6. Correlation Analysis with Clinical Outcomes

Finally, we'll analyze correlations between specific bacterial species and treatment outcomes to identify potential therapeutic targets.

# Correlation analysis between species and treatment response
# Convert categorical variables to numerical
filtered_data['response_numeric'] = filtered_data['treatment_response'].map({'Poor': 0, 'Moderate': 1, 'Good': 2})
filtered_data['checkpoint_numeric'] = filtered_data['immune_checkpoint_inhibitor_response'].map({'Low': 0, 'Medium': 1, 'High': 2})

# Calculate correlations
species_correlations = []
for species in high_abundance_species:
    corr = np.corrcoef(filtered_data[species], filtered_data['response_numeric'])[0, 1]
    species_correlations.append({'species': species, 'correlation': corr})
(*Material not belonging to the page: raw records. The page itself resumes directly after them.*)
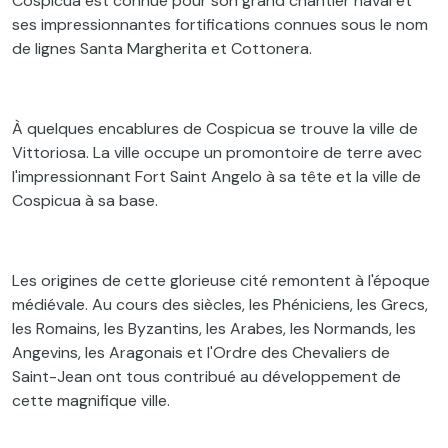
Cospicua est connue pour son grand chantier naval et
ses impressionnantes fortifications connues sous le nom
de lignes Santa Margherita et Cottonera.
À quelques encablures de Cospicua se trouve la ville de
Vittoriosa. La ville occupe un promontoire de terre avec
l'impressionnant Fort Saint Angelo à sa tête et la ville de
Cospicua à sa base.
Les origines de cette glorieuse cité remontent à l'époque
médiévale. Au cours des siècles, les Phéniciens, les Grecs,
les Romains, les Byzantins, les Arabes, les Normands, les
Angevins, les Aragonais et l'Ordre des Chevaliers de
Saint-Jean ont tous contribué au développement de
cette magnifique ville.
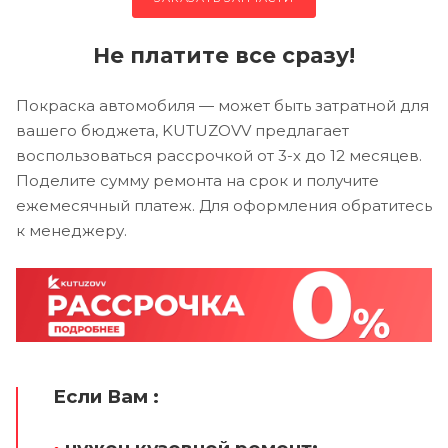
Не платите все сразу!
Покраска автомобиля — может быть затратной для
вашего бюджета, KUTUZOVV предлагает
воспользоваться рассрочкой от 3-х до 12 месяцев.
Поделите сумму ремонта на срок и получите
ежемесячный платеж. Для оформления обратитесь
к менеджеру.
Если Вам :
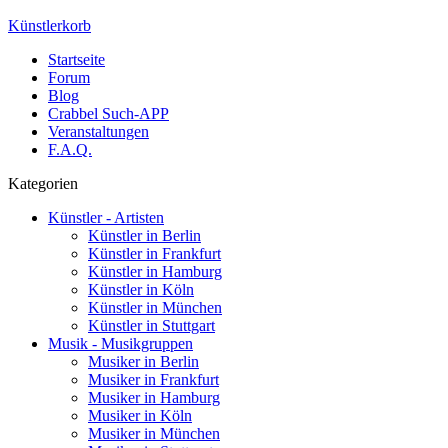
Künstlerkorb
Startseite
Forum
Blog
Crabbel Such-APP
Veranstaltungen
F.A.Q.
Kategorien
Künstler - Artisten
Künstler in Berlin
Künstler in Frankfurt
Künstler in Hamburg
Künstler in Köln
Künstler in München
Künstler in Stuttgart
Musik - Musikgruppen
Musiker in Berlin
Musiker in Frankfurt
Musiker in Hamburg
Musiker in Köln
Musiker in München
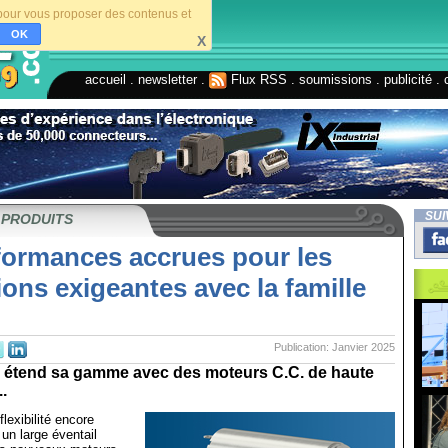
s pour vous proposer des contenus et
OK
X
accueil
.
newsletter
.
Flux RSS
.
soumissions
.
publicité
.
SUI
 PRODUITS
formances accrues pour les
ions exigeantes avec la famille
Publication: Janvier 2025
tend sa gamme avec des moteurs C.C. de haute
.
lexibilité encore
 un large éventail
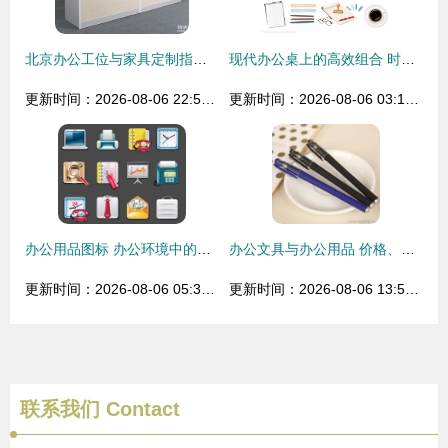
北京办公工位与家具定制指南 从工位到整体解决方案
现代办公桌上的高效组合 时钟、计算器与办公用品
更新时间：2026-08-06 22:50:52
更新时间：2026-08-06 03:18:56
办公用品图标 办公环境中的视觉化助手
办公文具与办公用品 价格、厂家、批发一站式指南
更新时间：2026-08-06 05:38:46
更新时间：2026-08-06 13:57:27
联系我们
Contact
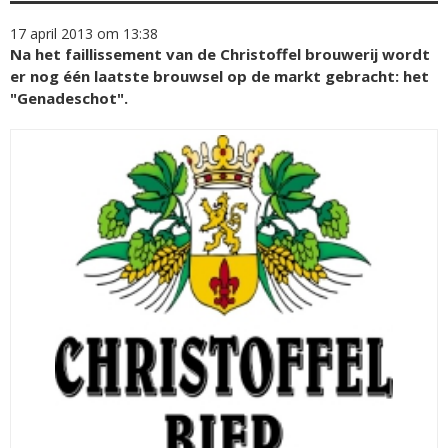
17 april 2013 om 13:38
Na het faillissement van de Christoffel brouwerij wordt
er nog één laatste brouwsel op de markt gebracht: het
"Genadeschot".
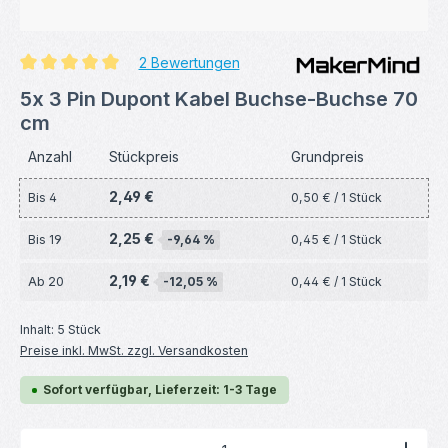
2 Bewertungen
Durchschnittliche Bewertung von 5 von 5 Sternen
5x 3 Pin Dupont Kabel Buchse-Buchse 70
cm
Anzahl
Stückpreis
Grundpreis
2,49 €
Bis
4
0,50 € / 1 Stück
2,25 €
Bis
19
-9,64 %
0,45 € / 1 Stück
2,19 €
Ab
20
-12,05 %
0,44 € / 1 Stück
Inhalt:
5 Stück
Preise inkl. MwSt. zzgl. Versandkosten
Sofort verfügbar, Lieferzeit: 1-3 Tage
Produkt Anzahl: Gib den gewünschten Wert ein ode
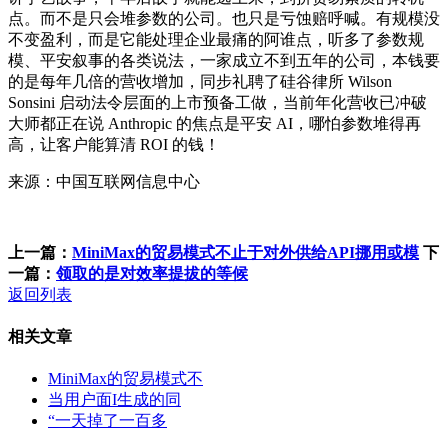
点。而不是只会堆参数的公司。也只是亏蚀赔呼喊。有规模没
不变盈利，而是它能处理企业最痛的阿谁点，听多了参数规
模、平安叙事的各类说法，一家成立不到五年的公司，本钱要
的是每年几倍的营收增加，同步礼聘了硅谷律所 Wilson
Sonsini 启动法令层面的上市预备工做，当前年化营收已冲破
大师都正在说 Anthropic 的焦点是平安 AI，哪怕参数堆得再
高，让客户能算清 ROI 的钱！
来源：中国互联网信息中心
上一篇：
MiniMax的贸易模式不止于对外供给API挪用或模
下
一篇：
领取的是对效率提拔的等候
返回列表
相关文章
MiniMax的贸易模式不
当用户面I生成的同
“一天掉了一百多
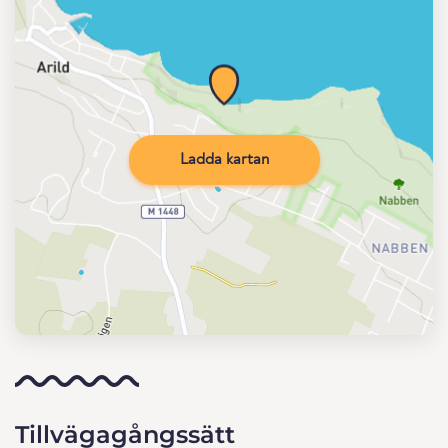
Ladda kartan
Tillvägagångssätt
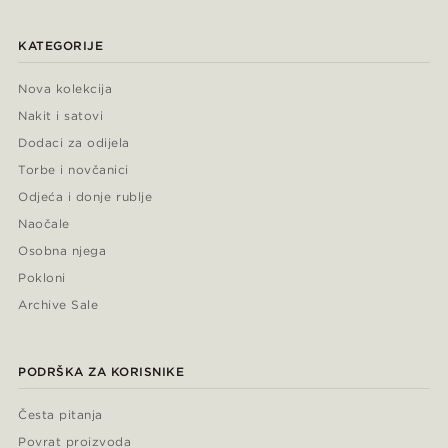
KATEGORIJE
Nova kolekcija
Nakit i satovi
Dodaci za odijela
Torbe i novčanici
Odjeća i donje rublje
Naočale
Osobna njega
Pokloni
Archive Sale
PODRŠKA ZA KORISNIKE
Česta pitanja
Povrat proizvoda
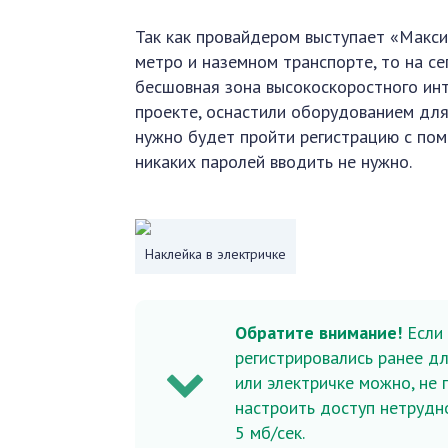
Так как провайдером выступает «Макси
метро и наземном транспорте, то на с
бесшовная зона высокоскоростного инт
проекте, оснастили оборудованием для
нужно будет пройти регистрацию с пом
никаких паролей вводить не нужно.
Наклейка в электричке
Обратите внимание!
Если
регистрировались ранее дл
или электричке можно, не 
настроить доступ нетрудно
5 мб/сек.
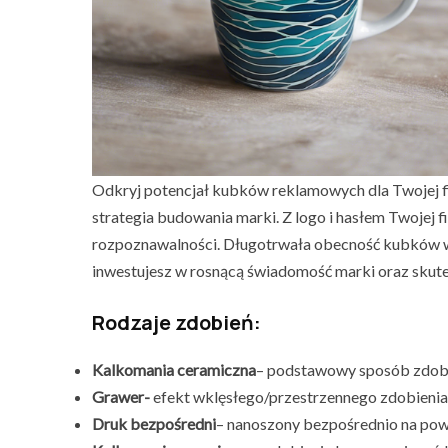
Odkryj potencjał kubków reklamowych dla Twojej fir
strategia budowania marki. Z logo i hasłem Twojej 
rozpoznawalności. Długotrwała obecność kubków w 
inwestujesz w rosnącą świadomość marki oraz skute
Rodzaje zdobień:
Kalkomania ceramiczna
– podstawowy sposób zdobi
Grawer-
efekt wklęsłego/przestrzennego zdobienia,
Druk bezpośredni
– nanoszony bezpośrednio na pow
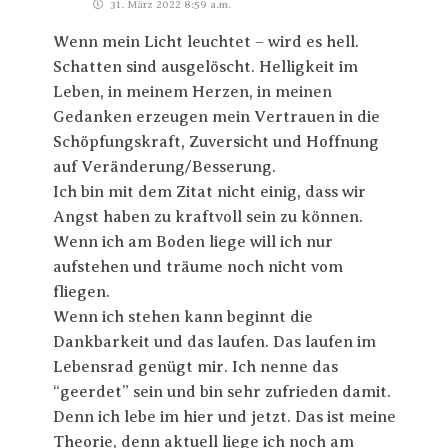
31. März 2022 8:59 a.m.
Wenn mein Licht leuchtet – wird es hell.
Schatten sind ausgelöscht. Helligkeit im
Leben, in meinem Herzen, in meinen
Gedanken erzeugen mein Vertrauen in die
Schöpfungskraft, Zuversicht und Hoffnung
auf Veränderung/Besserung.
Ich bin mit dem Zitat nicht einig, dass wir
Angst haben zu kraftvoll sein zu können.
Wenn ich am Boden liege will ich nur
aufstehen und träume noch nicht vom
fliegen.
Wenn ich stehen kann beginnt die
Dankbarkeit und das laufen. Das laufen im
Lebensrad genügt mir. Ich nenne das
“geerdet” sein und bin sehr zufrieden damit.
Denn ich lebe im hier und jetzt. Das ist meine
Theorie, denn aktuell liege ich noch am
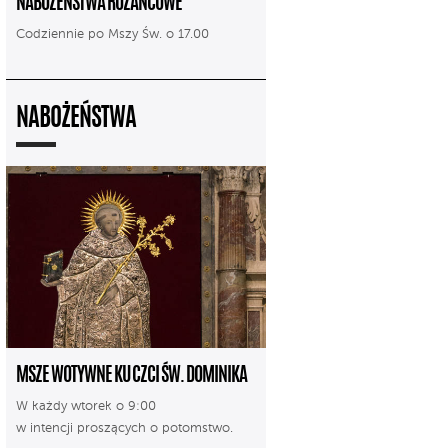
NABOŻEŃSTWA RÓŻAŃCOWE
Codziennie po Mszy Św. o 17.00
NABOŻEŃSTWA
MSZE WOTYWNE KU CZCI ŚW. DOMINIKA
W każdy wtorek o 9:00
w intencji proszących o potomstwo.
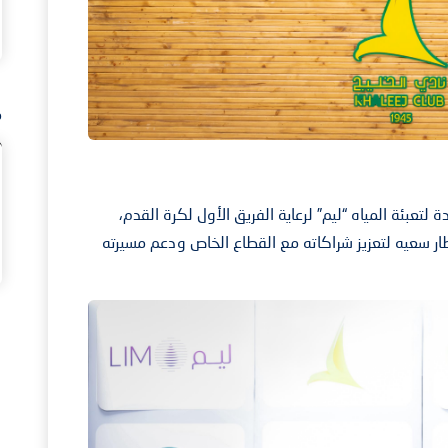
م
لتعبئة المياه “ليم” لرعاية الفريق الأول لكرة القدم،
ر سعيه لتعزيز شراكاته مع القطاع الخاص ودعم مسيرته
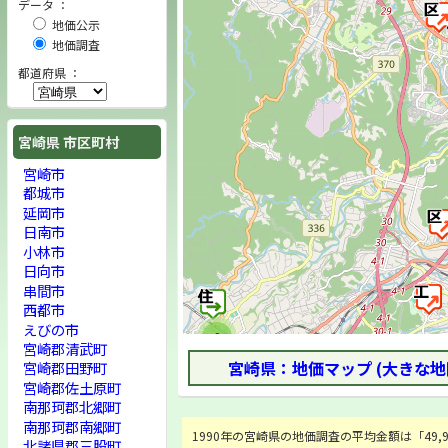
データ ：
地価公示
地価調査
都道府県 ：
宮崎県 市区町村
宮崎市
都城市
延岡市
日南市
小林市
日向市
串間市
西都市
えびの市
2
宮崎郡清武町
宮崎県：地価マップ (大きな地
宮崎郡田野町
宮崎郡佐土原町
南那珂郡北郷町
南那珂郡南郷町
1990年の宮崎県の地価調査の平均金額は「49,98
北諸県郡三股町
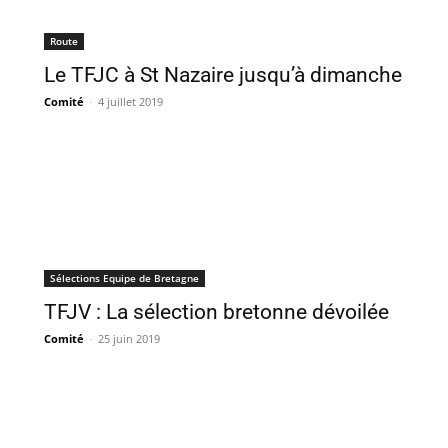
Route
Le TFJC à St Nazaire jusqu’à dimanche
Comité
-
4 juillet 2019
Sélections Equipe de Bretagne
TFJV : La sélection bretonne dévoilée
Comité
-
25 juin 2019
# Create correlation DataFrame
correlation_df = pd.DataFrame(species_correlations)
correlation_df = correlation_df.sort_values('correlation', key=abs, ascending=False)

# Display top 10 most correlated species
print("Top 10 most correlated species with treatment response:")
print(correlation_df.head(10))

# Visualize correlations
plt.figure(figsize=(10, 6))
sns.barplot(data=correlation_df.head(10), x='correlation', y='species')
plt.title('Top 10 Species Correlated with Treatment Response')
plt.xlabel('Correlation Coefficient')
plt.tight_layout()
plt.show()

Why: Identifying bacterial species strongly correlated with treatment outcomes is crucial for developing targeted microbiome therapies. These correlations can guide the development of specific bacterial products that enhance immune checkpoint inhibitor responses, like the approach mbiomics is pursuing.

Summary

In this tutorial, you've learned how to process and analyze microbiome data to identify potential therapeutic targets for cancer immunotherapy. We've covered data preprocessing, exploratory analysis, dimensionality reduction with PCA, and correlation analysis between bacterial species and treatment outcomes. These techniques are fundamental for understanding how microbiome composition relates to immune response in cancer patients, which is the core approach used by companies like mbiomics to develop their microbiome-based cancer therapies.

The skills you've learned here can be applied to real-world datasets to identify bacterial species that may enhance treatment response, ultimately contributing to the development of personalized microbiome-based cancer therapeutics.